The third of our collections is the Ward Library – the undergraduate working library of some 65,000 volumes, which opened in 1984 in the building in Little St Mary's Lane that, for a hundred years, had housed the Museum of Classical Archaeology. The Library takes its name from Sir Adolphus Ward, who was Master from 1900 to his death in 1924. Until his death, all the College's books had been housed in the Perne Library, the cases of which had been built up and adapted over the centuries to take them. Ward left some 5,000 volumes to the Library – chiefly of English literature and English and foreign history. They were too many to fit into the Perne; and so his bequest precipitated the foundation of a library designed specifically for the working requirements of undergraduates. For the first thirty years of its existence it was housed in Burrough's Building – first in one room on the first floor, and eventually taking up both first-floor sets – which provided both a bookstack and a reading room. The Perne Library, having been reduced to proportions which could be accommodated largely in the original cases, reverted to being a scholars' library, and was open only for the purpose of research. In 1952, however, the growth of the Ward made another move imperative. The Ward books were now moved to the attics of G staircase, and the Perne Library was reopened as a reading room.

Thirty years later, the continuing growth of the Ward, and the danger to which the Perne books were exposed in an open reading-room, led us – supported by the generosity of the College's members and of its friends – to move it to its present quarters. The Perne was relieved of a great many nineteenth-century accessions (transferred to the reserved collections in the Ward) and, handsomely restored and redecorated, reverted finally to being a research library.

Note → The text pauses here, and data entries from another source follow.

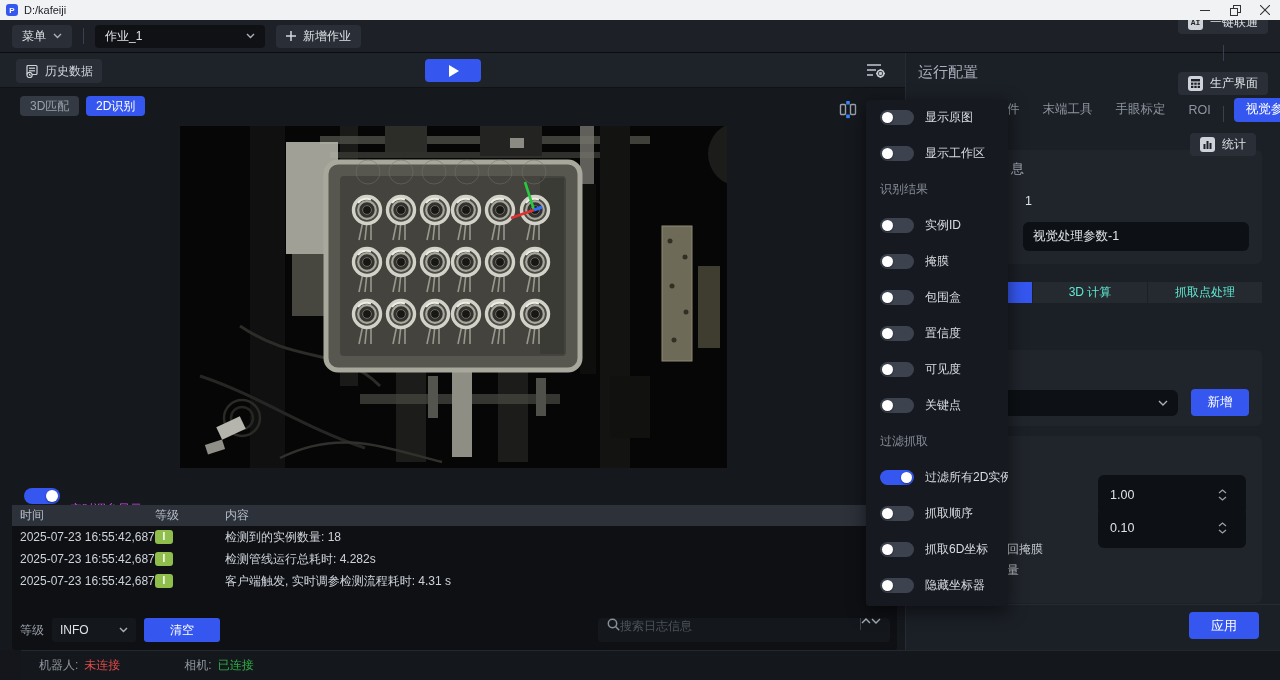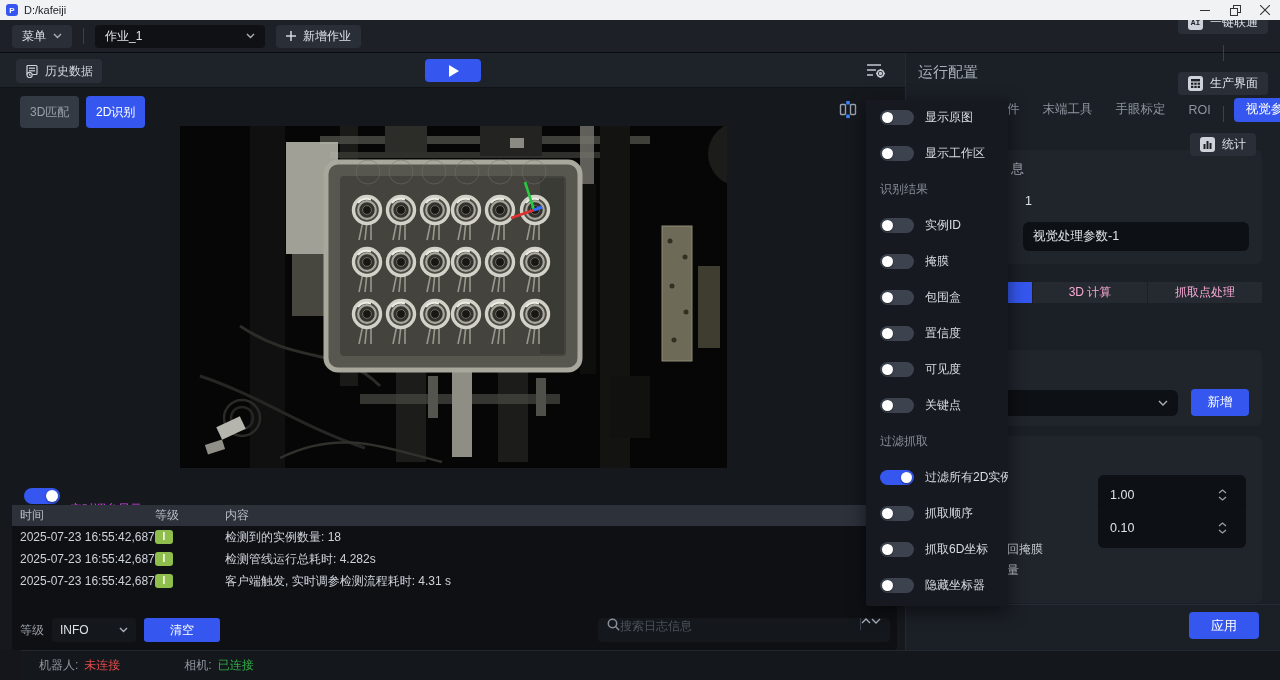--- a/index.html
+++ b/index.html
@@ -47,7 +47,7 @@
     justify-content:center; cursor:pointer; }
   .listgear-btn { position:absolute; left:864px; top:8px; width:24px; height:20px;
     background:transparent; border:none; cursor:pointer; }
-  .view-tab { position:absolute; top:43px; height:32px; border:none; border-radius:4px;
+  .view-tab { position:absolute; top:43px; height:20px; border:none; border-radius:4px;
     font-size:12px; padding:0 10px; cursor:pointer; font-family:inherit; }
   .view-tab.inactive { left:20px; background:#343a44; color:#9aa0a8; }
   .view-tab.active { left:86px; background:#3557f0; color:#fff; }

This splendid transformation of much of the Museum building into our Library enabled the Ward collection to be worthily housed, for the first time for many years, under one roof. Twenty years further on, the College, supported again by generous benefactions, extended and completed that transformation, by converting the last unused gallery of the old Museum into a magnificent reading room (with adjoining computer rooms) – named the 'Gunn Gallery' after Dr Chan Gunn, an Honorary Fellow and its principal benefactor, who read Medicine at Peterhouse in the 1950s. In consequence, the Ward Library now provides members of the College with more comfortable and liberal amenities for study than at any time in its history.